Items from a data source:
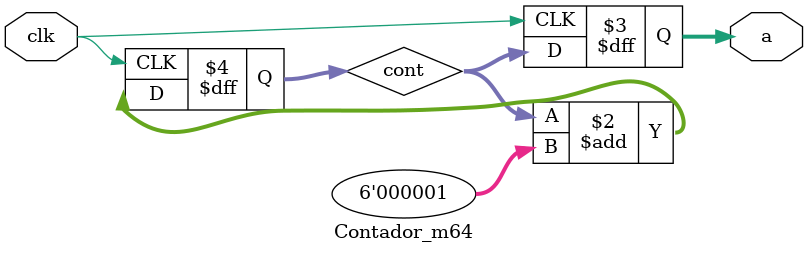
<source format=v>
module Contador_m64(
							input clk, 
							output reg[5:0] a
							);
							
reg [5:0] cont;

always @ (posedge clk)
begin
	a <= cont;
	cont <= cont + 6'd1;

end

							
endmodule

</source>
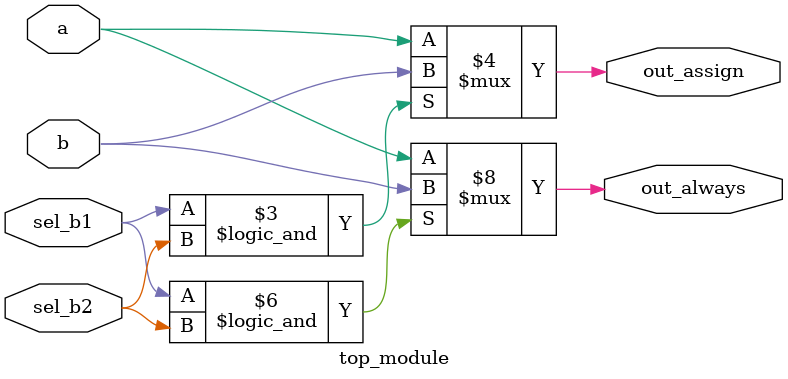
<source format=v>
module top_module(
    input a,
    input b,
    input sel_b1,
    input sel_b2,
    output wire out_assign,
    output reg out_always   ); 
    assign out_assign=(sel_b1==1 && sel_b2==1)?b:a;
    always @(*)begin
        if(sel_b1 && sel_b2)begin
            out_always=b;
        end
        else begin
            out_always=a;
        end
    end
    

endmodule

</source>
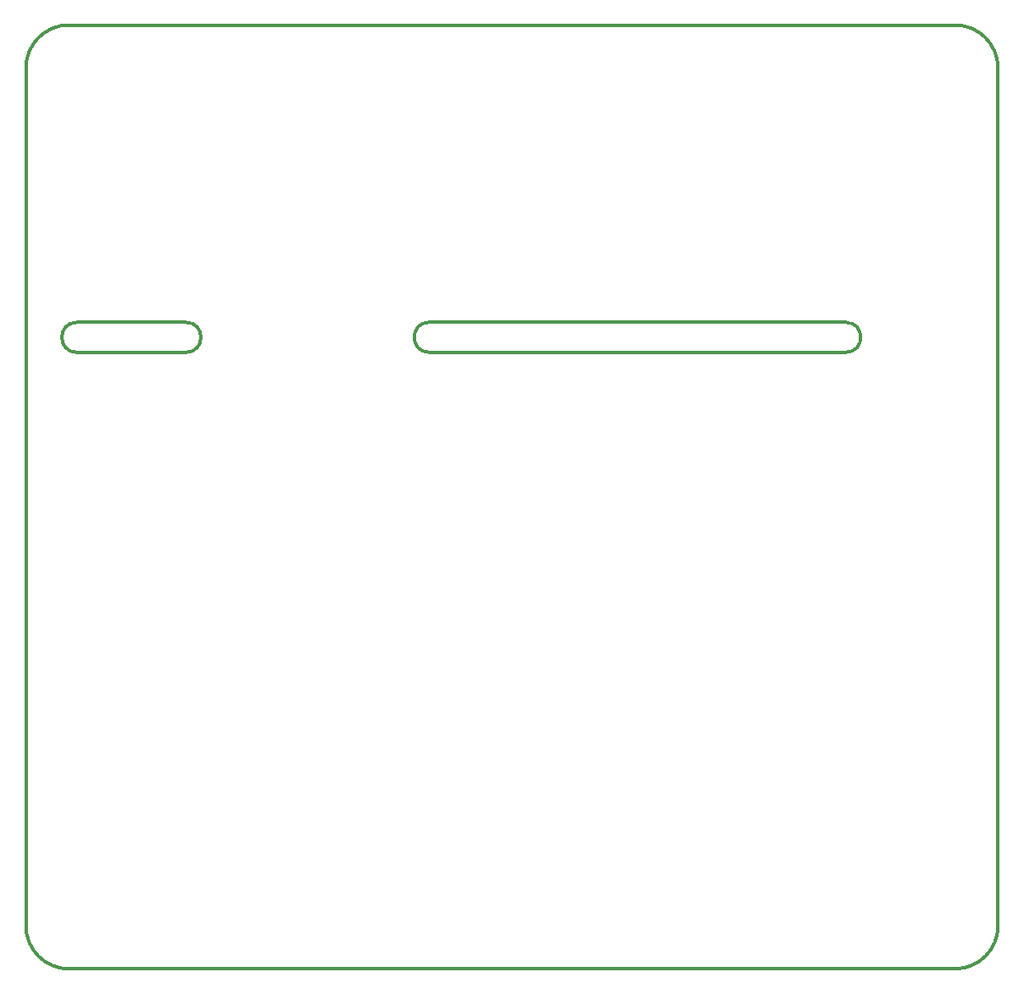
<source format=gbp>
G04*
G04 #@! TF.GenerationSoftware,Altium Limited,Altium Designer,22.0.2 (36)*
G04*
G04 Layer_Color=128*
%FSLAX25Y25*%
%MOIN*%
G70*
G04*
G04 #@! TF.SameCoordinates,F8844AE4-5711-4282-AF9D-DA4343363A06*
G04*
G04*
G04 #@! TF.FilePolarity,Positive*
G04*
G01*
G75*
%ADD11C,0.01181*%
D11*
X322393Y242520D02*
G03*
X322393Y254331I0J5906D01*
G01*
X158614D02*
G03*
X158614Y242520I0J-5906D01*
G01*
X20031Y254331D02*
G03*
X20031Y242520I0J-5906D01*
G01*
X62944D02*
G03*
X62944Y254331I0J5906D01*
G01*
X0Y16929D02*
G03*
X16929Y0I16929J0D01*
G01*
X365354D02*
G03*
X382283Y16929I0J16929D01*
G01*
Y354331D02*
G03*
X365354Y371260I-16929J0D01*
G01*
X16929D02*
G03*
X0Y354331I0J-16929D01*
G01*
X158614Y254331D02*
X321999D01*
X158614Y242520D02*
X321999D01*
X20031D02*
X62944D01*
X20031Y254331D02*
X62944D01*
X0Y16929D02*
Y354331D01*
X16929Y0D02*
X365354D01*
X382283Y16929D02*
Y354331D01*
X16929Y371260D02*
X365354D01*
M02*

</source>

==

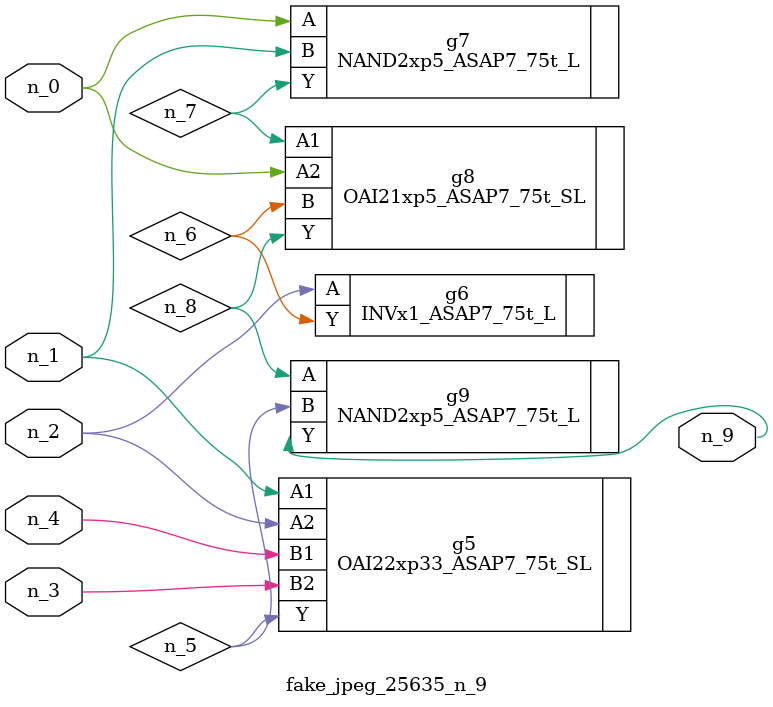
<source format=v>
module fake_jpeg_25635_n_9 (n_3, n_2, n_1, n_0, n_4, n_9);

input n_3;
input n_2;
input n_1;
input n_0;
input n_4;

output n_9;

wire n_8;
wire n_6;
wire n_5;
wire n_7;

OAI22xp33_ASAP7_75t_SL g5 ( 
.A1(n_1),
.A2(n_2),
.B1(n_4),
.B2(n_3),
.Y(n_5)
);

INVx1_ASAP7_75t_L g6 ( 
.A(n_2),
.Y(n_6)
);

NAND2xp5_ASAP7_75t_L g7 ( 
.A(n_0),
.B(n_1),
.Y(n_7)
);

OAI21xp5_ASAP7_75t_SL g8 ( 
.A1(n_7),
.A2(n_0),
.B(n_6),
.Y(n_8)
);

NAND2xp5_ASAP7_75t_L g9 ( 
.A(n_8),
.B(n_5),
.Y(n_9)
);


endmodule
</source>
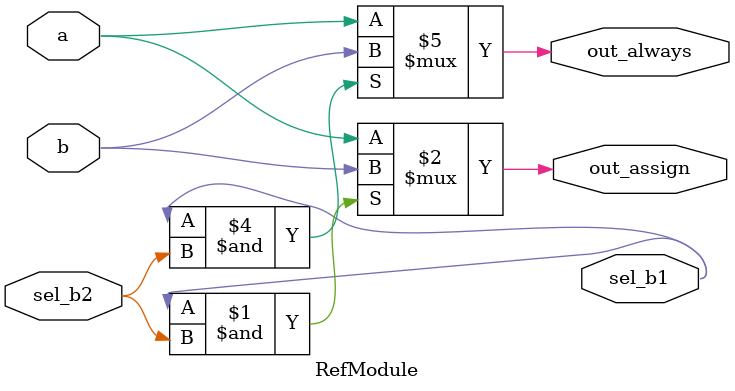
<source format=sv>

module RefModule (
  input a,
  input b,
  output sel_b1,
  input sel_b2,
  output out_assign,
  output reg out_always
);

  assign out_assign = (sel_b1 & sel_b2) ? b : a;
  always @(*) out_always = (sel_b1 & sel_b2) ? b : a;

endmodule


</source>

## EXERCISE DETAILS:
Which lines of the records hold the string "wire"? Copy each one.

## SOLUTION:
    output wire out_assign,
wire n_8;
wire n_6;
wire n_5;
wire n_7;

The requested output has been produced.